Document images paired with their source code

/---

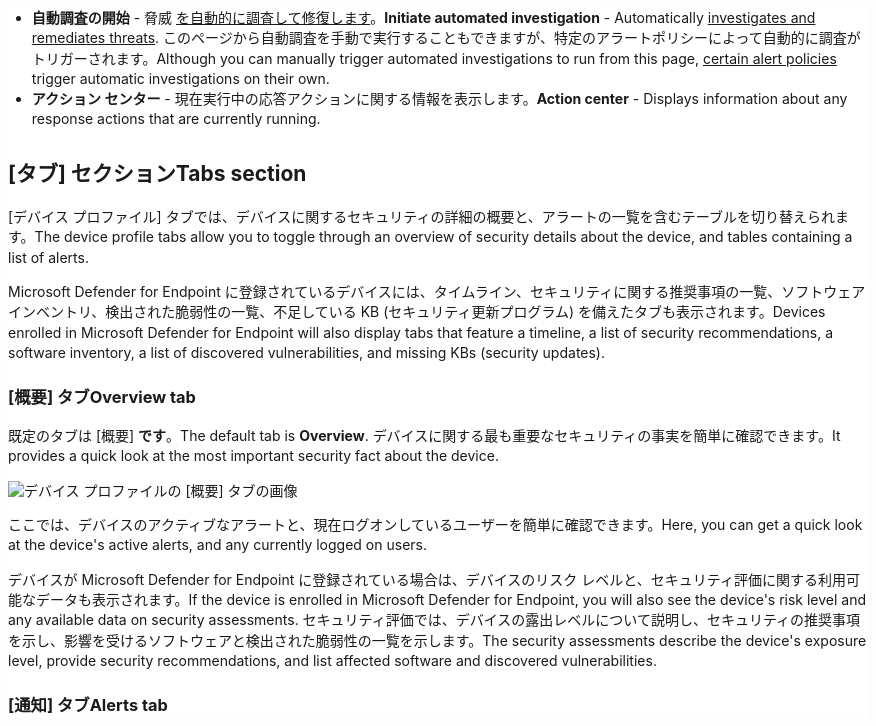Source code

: * <span data-ttu-id="080e4-148">**自動調査の開始** - 脅威 [を自動的に調査して修復します](https://docs.microsoft.com/microsoft-365/security/office-365-security/office-365-air)。</span><span class="sxs-lookup"><span data-stu-id="080e4-148">**Initiate automated investigation** - Automatically [investigates and remediates threats](https://docs.microsoft.com/microsoft-365/security/office-365-security/office-365-air).</span></span> <span data-ttu-id="080e4-149">このページから自動調査を手動で実行することもできますが、特定のアラート[](https://docs.microsoft.com/microsoft-365/compliance/alert-policies?view=o365-worldwide#default-alert-policies)ポリシーによって自動的に調査がトリガーされます。</span><span class="sxs-lookup"><span data-stu-id="080e4-149">Although you can manually trigger automated investigations to run from this page, [certain alert policies](https://docs.microsoft.com/microsoft-365/compliance/alert-policies?view=o365-worldwide#default-alert-policies) trigger automatic investigations on their own.</span></span>
* <span data-ttu-id="080e4-150">**アクション センター** - 現在実行中の応答アクションに関する情報を表示します。</span><span class="sxs-lookup"><span data-stu-id="080e4-150">**Action center** - Displays information about any response actions that are currently running.</span></span>

## <a name="tabs-section"></a><span data-ttu-id="080e4-151">[タブ] セクション</span><span class="sxs-lookup"><span data-stu-id="080e4-151">Tabs section</span></span>

<span data-ttu-id="080e4-152">[デバイス プロファイル] タブでは、デバイスに関するセキュリティの詳細の概要と、アラートの一覧を含むテーブルを切り替えられます。</span><span class="sxs-lookup"><span data-stu-id="080e4-152">The device profile tabs allow you to toggle through an overview of security details about the device, and tables containing a list of alerts.</span></span>

<span data-ttu-id="080e4-153">Microsoft Defender for Endpoint に登録されているデバイスには、タイムライン、セキュリティに関する推奨事項の一覧、ソフトウェア インベントリ、検出された脆弱性の一覧、不足している KB (セキュリティ更新プログラム) を備えたタブも表示されます。</span><span class="sxs-lookup"><span data-stu-id="080e4-153">Devices enrolled in Microsoft Defender for Endpoint will also display tabs that feature a timeline, a list of security recommendations, a software inventory, a list of discovered vulnerabilities, and missing KBs (security updates).</span></span>

### <a name="overview-tab"></a><span data-ttu-id="080e4-154">[概要] タブ</span><span class="sxs-lookup"><span data-stu-id="080e4-154">Overview tab</span></span>

<span data-ttu-id="080e4-155">既定のタブは [概要] **です**。</span><span class="sxs-lookup"><span data-stu-id="080e4-155">The default tab is **Overview**.</span></span> <span data-ttu-id="080e4-156">デバイスに関する最も重要なセキュリティの事実を簡単に確認できます。</span><span class="sxs-lookup"><span data-stu-id="080e4-156">It provides a quick look at the most important security fact about the device.</span></span>

![デバイス プロファイルの [概要] タブの画像](../../media/mtp-device-profile/hybrid-device-tab-overview.png)

<span data-ttu-id="080e4-158">ここでは、デバイスのアクティブなアラートと、現在ログオンしているユーザーを簡単に確認できます。</span><span class="sxs-lookup"><span data-stu-id="080e4-158">Here, you can get a quick look at the device's active alerts, and any currently logged on users.</span></span>

<span data-ttu-id="080e4-159">デバイスが Microsoft Defender for Endpoint に登録されている場合は、デバイスのリスク レベルと、セキュリティ評価に関する利用可能なデータも表示されます。</span><span class="sxs-lookup"><span data-stu-id="080e4-159">If the device is enrolled in Microsoft Defender for Endpoint, you will also see the device's risk level and any available data on security assessments.</span></span> <span data-ttu-id="080e4-160">セキュリティ評価では、デバイスの露出レベルについて説明し、セキュリティの推奨事項を示し、影響を受けるソフトウェアと検出された脆弱性の一覧を示します。</span><span class="sxs-lookup"><span data-stu-id="080e4-160">The security assessments describe the device's exposure level, provide security recommendations, and list affected software and discovered vulnerabilities.</span></span>

### <a name="alerts-tab"></a><span data-ttu-id="080e4-161">[通知] タブ</span><span class="sxs-lookup"><span data-stu-id="080e4-161">Alerts tab</span></span>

\---

_EXERCISE AIM:_ How many lines in the items above contain the string "default", matching case exactly? Reply with the number only.

_EXERCISE RESULT:_ 2